A grande mobilização popular que começou no Chile em 18 de outubro de 2019 escreveu um novo e retumbante capítulo no fim de semana de 15 e 16 de maio de 2021, derrotando inequivocamente a direita nas urnas na eleição constituinte convocada para redigir a nova Carta Magna que irá sepultar a herdada da ditadura militar de Augusto Pinochet.

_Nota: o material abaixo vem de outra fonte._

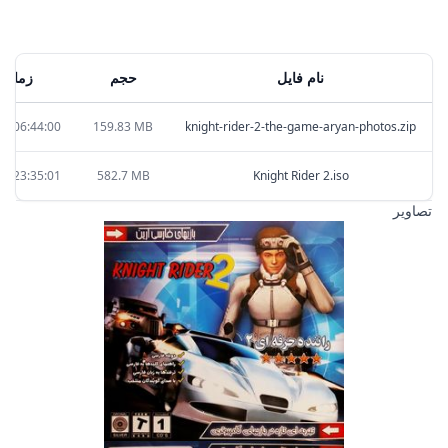
نام فایل
حجم
زمان آ
10 06:44:00
159.83 MB
knight-rider-2-the-game-aryan-photos.zip
09 23:35:01
582.7 MB
Knight Rider 2.iso
تصاویر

De acordo com resultados preliminares, os candidatos de esquerda e independentes terão maioria na tomada de decisões quando a Convenção Constitucional se reunir, composta por 155 pessoas eleitas de forma equilibrada em termos de gênero, com a inclusão de 17 cadeiras reservadas para povos indígenas.

As eleições são uma continuação do plebiscito de 25 de outubro de 2020, no qual os chilenos votaram em quase 80% a favor da elaboração de uma nova Constituição para substituir a atual, herdada da ditadura de Augusto Pinochet.

A CLACSO saúda este novo ensinamento do campo popular no Chile e a excelente escolha das feministas dos movimentos sociais que participaram do ciclo especial que realizamos em conjunto com o suplemento Las 12 do jornal argentino Página 12, com a participação de Ana Cacopardo.
Veja Feministas Constituintes no Chile

Parabenizamos também dois membros dos Grupos de Trabalho da CLACSO que foram eleitos para a Convenção Constitucional: o advogado Manuela Royo, do Grupo de Trabalho "Povos Indígenas e Projetos Extrativistas"; e Elisa LonconDo Grupo de Trabalho sobre "Educação e Interculturalidade", que ocupará uma das 17 cadeiras reservadas aos povos indígenas. Ambos levarão à câmara a voz dos direitos linguísticos e educacionais das populações indígenas; sua participação é um bom presságio para o progresso no desafio de construir estados multiétnicos e multilíngues em toda a América Latina.